Tanya Livia. “kenapa lo baru ngasih tau itu sekarang?, sebenernya gue juga suka
sama lo liv, dari dulu semenjak gue sahabatan sama lo dan lainya, gue
menunggu-nunggu saat seperti ini, bisa jelasin semua perasaan gue ke lo” jawab
Boy. “terus, bagaimana dengan dewi?” Tanya Livia. “gue kira semua gak akan
seperti ini karna dari dulu rasa suka gue ke lo itu gue curahin lewat
persahabatan kita, jadi sebenarnya gue lebih mencintai lo liv dibanding dia,
dibanding siapapun, karena Cuma lo yang membuat gue merasa nyaman”jawab Boy.
“maka dari itu, Livia.., maukah lo temenin gue untuk seterusnya?
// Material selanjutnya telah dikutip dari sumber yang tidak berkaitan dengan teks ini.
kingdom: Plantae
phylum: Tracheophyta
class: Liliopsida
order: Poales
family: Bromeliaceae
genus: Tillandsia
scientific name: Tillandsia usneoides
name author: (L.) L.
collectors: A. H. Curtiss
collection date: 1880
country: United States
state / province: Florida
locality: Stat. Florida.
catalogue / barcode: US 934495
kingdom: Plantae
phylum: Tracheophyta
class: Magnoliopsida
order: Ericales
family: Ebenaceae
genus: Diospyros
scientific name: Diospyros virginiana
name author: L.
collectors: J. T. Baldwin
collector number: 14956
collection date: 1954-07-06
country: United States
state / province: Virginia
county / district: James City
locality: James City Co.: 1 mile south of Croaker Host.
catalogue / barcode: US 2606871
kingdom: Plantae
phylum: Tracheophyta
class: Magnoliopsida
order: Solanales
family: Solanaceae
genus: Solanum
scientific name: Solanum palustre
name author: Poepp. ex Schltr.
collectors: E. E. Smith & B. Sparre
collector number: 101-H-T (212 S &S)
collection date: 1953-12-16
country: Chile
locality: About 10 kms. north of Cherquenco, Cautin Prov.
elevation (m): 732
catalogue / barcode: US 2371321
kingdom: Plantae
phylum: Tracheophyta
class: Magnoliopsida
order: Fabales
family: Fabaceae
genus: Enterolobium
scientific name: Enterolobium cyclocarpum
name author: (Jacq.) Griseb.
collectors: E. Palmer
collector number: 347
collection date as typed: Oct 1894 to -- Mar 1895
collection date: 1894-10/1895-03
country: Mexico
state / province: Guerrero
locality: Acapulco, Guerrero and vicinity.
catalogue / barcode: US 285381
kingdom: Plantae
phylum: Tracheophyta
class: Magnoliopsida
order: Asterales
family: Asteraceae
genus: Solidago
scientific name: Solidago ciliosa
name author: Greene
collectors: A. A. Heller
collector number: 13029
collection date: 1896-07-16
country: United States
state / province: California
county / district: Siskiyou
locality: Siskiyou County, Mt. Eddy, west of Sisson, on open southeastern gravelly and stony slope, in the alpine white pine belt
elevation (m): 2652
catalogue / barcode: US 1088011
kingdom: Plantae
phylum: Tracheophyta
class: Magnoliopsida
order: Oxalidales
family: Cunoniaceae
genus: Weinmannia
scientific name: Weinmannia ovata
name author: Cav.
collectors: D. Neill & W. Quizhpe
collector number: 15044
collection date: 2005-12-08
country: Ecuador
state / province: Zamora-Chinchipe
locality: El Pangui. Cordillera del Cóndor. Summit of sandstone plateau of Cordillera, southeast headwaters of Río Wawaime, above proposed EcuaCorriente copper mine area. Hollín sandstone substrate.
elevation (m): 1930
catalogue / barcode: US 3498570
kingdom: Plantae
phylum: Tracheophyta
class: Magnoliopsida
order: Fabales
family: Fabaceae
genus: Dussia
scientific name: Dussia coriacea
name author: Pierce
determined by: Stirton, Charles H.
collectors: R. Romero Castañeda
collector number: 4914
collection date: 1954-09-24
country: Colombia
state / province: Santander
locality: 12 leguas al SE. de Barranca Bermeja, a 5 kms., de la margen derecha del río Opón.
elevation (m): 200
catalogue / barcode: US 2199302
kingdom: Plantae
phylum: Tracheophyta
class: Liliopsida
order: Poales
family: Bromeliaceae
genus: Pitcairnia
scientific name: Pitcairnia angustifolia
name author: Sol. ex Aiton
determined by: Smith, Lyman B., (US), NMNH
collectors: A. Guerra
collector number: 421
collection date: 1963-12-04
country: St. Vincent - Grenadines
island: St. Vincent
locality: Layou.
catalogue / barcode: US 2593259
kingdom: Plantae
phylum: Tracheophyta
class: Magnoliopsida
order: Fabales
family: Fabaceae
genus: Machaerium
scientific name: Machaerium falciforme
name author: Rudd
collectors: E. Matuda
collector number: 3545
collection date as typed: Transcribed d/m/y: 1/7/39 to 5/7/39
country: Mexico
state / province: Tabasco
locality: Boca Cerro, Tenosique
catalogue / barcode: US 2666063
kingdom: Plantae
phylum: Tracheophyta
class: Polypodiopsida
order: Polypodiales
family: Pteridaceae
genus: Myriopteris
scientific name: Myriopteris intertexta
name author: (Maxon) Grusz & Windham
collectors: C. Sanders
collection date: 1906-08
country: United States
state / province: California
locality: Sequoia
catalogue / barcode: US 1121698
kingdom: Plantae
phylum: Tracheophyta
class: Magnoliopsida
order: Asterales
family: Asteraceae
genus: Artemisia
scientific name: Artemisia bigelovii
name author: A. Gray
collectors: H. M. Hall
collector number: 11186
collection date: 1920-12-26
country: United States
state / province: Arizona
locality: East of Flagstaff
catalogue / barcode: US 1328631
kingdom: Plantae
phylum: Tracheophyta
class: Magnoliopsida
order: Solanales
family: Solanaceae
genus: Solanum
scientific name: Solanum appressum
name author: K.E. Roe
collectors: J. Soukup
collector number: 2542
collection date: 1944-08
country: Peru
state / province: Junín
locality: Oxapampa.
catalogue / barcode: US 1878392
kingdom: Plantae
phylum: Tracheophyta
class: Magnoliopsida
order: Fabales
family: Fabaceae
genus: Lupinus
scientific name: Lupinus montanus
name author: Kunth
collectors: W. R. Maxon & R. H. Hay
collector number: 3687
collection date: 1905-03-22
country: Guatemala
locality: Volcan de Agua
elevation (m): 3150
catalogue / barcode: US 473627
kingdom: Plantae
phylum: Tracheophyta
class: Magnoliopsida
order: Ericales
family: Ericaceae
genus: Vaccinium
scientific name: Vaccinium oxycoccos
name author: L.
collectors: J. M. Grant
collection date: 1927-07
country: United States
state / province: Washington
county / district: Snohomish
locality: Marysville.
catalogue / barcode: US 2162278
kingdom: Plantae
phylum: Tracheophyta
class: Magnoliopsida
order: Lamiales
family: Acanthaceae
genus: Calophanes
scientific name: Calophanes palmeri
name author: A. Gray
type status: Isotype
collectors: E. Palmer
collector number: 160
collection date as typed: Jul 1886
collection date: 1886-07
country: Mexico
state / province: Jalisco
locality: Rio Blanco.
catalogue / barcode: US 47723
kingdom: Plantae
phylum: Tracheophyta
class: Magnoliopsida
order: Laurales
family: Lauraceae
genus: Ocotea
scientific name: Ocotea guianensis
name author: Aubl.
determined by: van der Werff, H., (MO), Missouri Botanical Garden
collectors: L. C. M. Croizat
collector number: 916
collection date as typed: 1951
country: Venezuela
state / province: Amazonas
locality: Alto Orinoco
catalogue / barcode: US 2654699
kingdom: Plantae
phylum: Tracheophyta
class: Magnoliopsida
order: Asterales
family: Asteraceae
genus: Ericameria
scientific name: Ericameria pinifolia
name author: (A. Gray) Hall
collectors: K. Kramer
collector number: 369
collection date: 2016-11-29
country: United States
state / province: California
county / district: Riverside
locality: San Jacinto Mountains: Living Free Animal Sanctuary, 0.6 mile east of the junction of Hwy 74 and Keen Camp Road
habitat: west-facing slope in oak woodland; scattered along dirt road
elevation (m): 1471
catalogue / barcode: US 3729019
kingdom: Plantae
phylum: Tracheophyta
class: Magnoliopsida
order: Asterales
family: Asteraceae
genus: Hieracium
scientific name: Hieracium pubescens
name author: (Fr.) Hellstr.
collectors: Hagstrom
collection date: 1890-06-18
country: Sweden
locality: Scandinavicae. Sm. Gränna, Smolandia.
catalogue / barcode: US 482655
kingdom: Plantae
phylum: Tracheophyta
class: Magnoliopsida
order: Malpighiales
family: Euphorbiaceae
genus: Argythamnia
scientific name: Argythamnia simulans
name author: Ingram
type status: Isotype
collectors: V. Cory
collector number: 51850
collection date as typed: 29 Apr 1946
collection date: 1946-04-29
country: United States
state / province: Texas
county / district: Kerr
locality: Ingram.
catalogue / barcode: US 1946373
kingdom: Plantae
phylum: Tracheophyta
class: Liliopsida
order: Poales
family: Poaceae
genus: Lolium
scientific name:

Maukah lo jadi
pacar gue?” Tanya Boy sambil menggenggam tangan dan memandang kedua mata livia.
Dengan terharu dan penuh rasa bahagia livia menjawab “ya.., aku mau “. Dengan penuh rasa bahagia, akhirnya mereka
pun jadian. Setelah moment dramatis itu, aku dan anak-anak yang lainnya keluar
dari persembunyian dan menuju Livia dan Boy. Rasanya begitu lega, bisa melihat
sahabat sendiri senang, itu adalah sebuah kebahagiaan bagi kami.